Last updated: Mon 12 Jun 2017, 10:30 PM

The sanctions imposed on Qatar by the UAE and several other Arab countries might result in an outflow of external funding for Qatari banks, which are already under mounting pressure amid worsening cash crunch, lower credit rating and hike in cost of funding, financial analysts said.
Following the recent breakup of diplomatic, trade and transport links with Qatar by Saudi Arabia, the UAE, Bahrain, Egypt, Libya and Yemen, the creditworthiness of the Gulf state has became vulnerable to a potential risks. These include domestic political risks, a spike in government debt, significantly higher contingent liabilities, and scarce external funding sources, credit analysts said.
S&P Global Rating, however, noted that Qatari banks' current liquidity profiles should help them absorb a moderate drop in external funding. Overall, Qatari banks' net external debt totalled about $50 billion at the end of April 2017.
"We classify the authorities in Qatar as highly supportive toward the banking system and expect government support will be forthcoming in case of need. However, if the situation is not resolved relatively quickly, it might exert further pressure on banks' credit quality," the rating agency said.
S&P has lowered long-term rating on Qatar National Bank to 'A' from 'A+' and put all ratings on QNB, The Commercial Bank, Doha Bank, and Qatar Islamic Bank on CreditWatch negative.
"We regard the Qatari banking system's reliance on external debt as a source of tail event risks in Qatar," said S&P.
External system-wide debt has risen sharply over the past few years, reaching $125 billion on April 30, 2017, with a significant portion coming from Europe and Asia. On the same date, banks had a net external debt position of $50 billion, representing 23.5 per cent of domestic loans compared with 13.2 per cent at year-end 2015.
Qatari banks' external funding structure is dominated by bank liabilities and nonresident deposits, which comprised 89 per cent of the banking system's gross external debt on April 30, 2017.
Since the geographic breakdown of liabilities of Qatari banks shows that the GCC represented only around eight per cent ($20.6 billion) of the total, they will be in a position, on a stand-alone basis, to face a significant reduction of external funding, the rating agency said.
Shares in Qatari banks fell in early trade on Sunday after the Central Bank of the UAE ordered the nation's banks to be wary of any accounts they hold with six Doha-based banks.
The central bank has also ordered local lenders to stop dealing with the 59 individuals and 12 entities with alleged links to Qatar and to freeze their assets.
The central banks in Saudi Arabia and Bahrain had also asked lenders to provide details of their exposure to Qatari clients. Banks have also been requested to share information about exposure to Qatar through products including equities, bonds, and interbank funds.

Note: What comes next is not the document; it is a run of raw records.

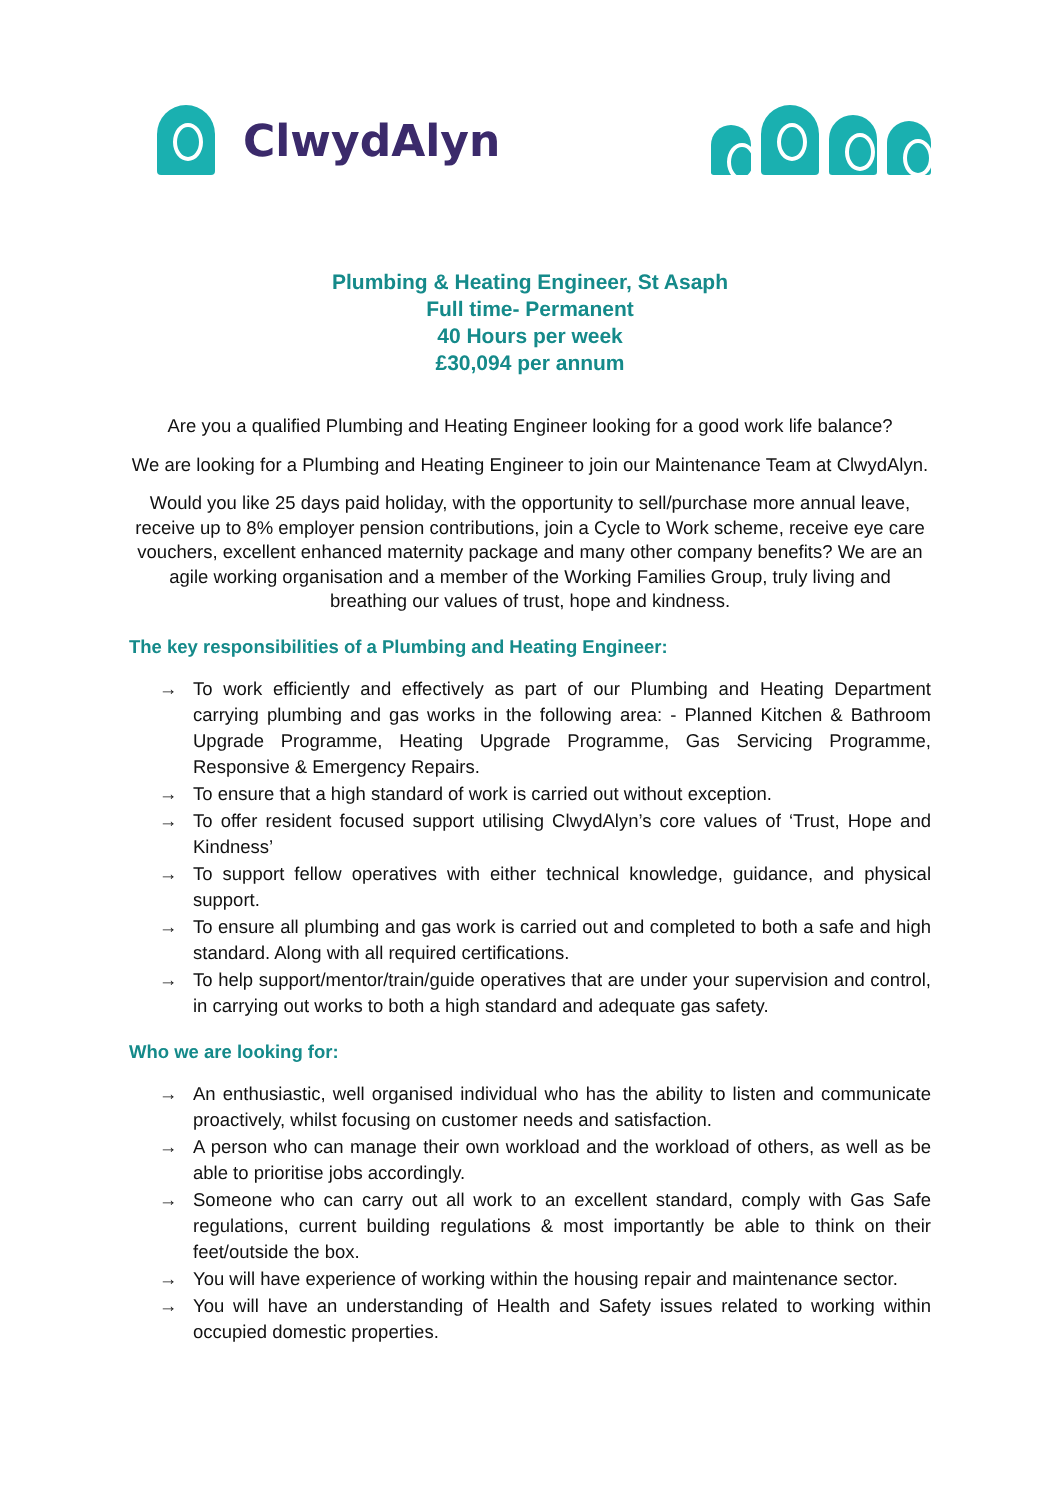ClwydAlyn
Plumbing & Heating Engineer, St Asaph
Full time- Permanent
40 Hours per week
£30,094 per annum
Are you a qualified Plumbing and Heating Engineer looking for a good work life balance?
We are looking for a Plumbing and Heating Engineer to join our Maintenance Team at ClwydAlyn.
Would you like 25 days paid holiday, with the opportunity to sell/purchase more annual leave, receive up to 8% employer pension contributions, join a Cycle to Work scheme, receive eye care vouchers, excellent enhanced maternity package and many other company benefits? We are an agile working organisation and a member of the Working Families Group, truly living and breathing our values of trust, hope and kindness.
The key responsibilities of a Plumbing and Heating Engineer:
→ To work efficiently and effectively as part of our Plumbing and Heating Department carrying plumbing and gas works in the following area: - Planned Kitchen & Bathroom Upgrade Programme, Heating Upgrade Programme, Gas Servicing Programme, Responsive & Emergency Repairs.
→ To ensure that a high standard of work is carried out without exception.
→ To offer resident focused support utilising ClwydAlyn’s core values of ‘Trust, Hope and Kindness’
→ To support fellow operatives with either technical knowledge, guidance, and physical support.
→ To ensure all plumbing and gas work is carried out and completed to both a safe and high standard. Along with all required certifications.
→ To help support/mentor/train/guide operatives that are under your supervision and control, in carrying out works to both a high standard and adequate gas safety.
Who we are looking for:
→ An enthusiastic, well organised individual who has the ability to listen and communicate proactively, whilst focusing on customer needs and satisfaction.
→ A person who can manage their own workload and the workload of others, as well as be able to prioritise jobs accordingly.
→ Someone who can carry out all work to an excellent standard, comply with Gas Safe regulations, current building regulations & most importantly be able to think on their feet/outside the box.
→ You will have experience of working within the housing repair and maintenance sector.
→ You will have an understanding of Health and Safety issues related to working within occupied domestic properties.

The move could squeeze liquidity at Qatari banks, which get a significant amount of their funding from the region. Qatari banks have $16 billion in funding in the form of customer and interbank deposits from other Gulf states, according to Chiradeep Ghosh, banking analyst at SICO Bahrain.
Steffen Dyck, vice-president and senior credit officer at Moody's, said should the rift between the GCC countries persist, it would be credit negative for Qatari banks, owing to their reliance on confidence sensitive foreign funding, which currently accounts for 35 per cent of total liabilities.
"We expect that Qatari banks' funding costs will likely rise for debt securities [11 per cent of foreign funding], and there is a risk of withdrawals from non-resident deposits [43 per cent of foreign funding] and interbank facilities [46 per cent of foreign funding] because a portion of these are sourced from the GCC," said Dyck.
Garbis Iradian, chief economist, Mena, at the Washington-based Institute of International Finance (IIF), said while the Qatari banking sector is well positioned, with a capital adequacy ratio of 16.1 per cent and non-performing loans to total loans of 1.2 per cent at the end of 2016, risks and uncertainty from the sanctions by neighbouring countries could have serious repercussions.
"Liquidity pressures could increase if the government opts for more withdrawal of its deposits with domestic banks to finance the deficits. Also, private resident nonresidents deposits could decline from their peak level in April 2017," said Iradian.
Qatari stress tests that simulate heightened rollover risk and deposit flight indicate that the banking system would be resilient so long as the repo window remains open. Besides, Qatari authorities have indicated that they are monitoring the situation closely and are ready to provide liquidity should the need arise, analysts said.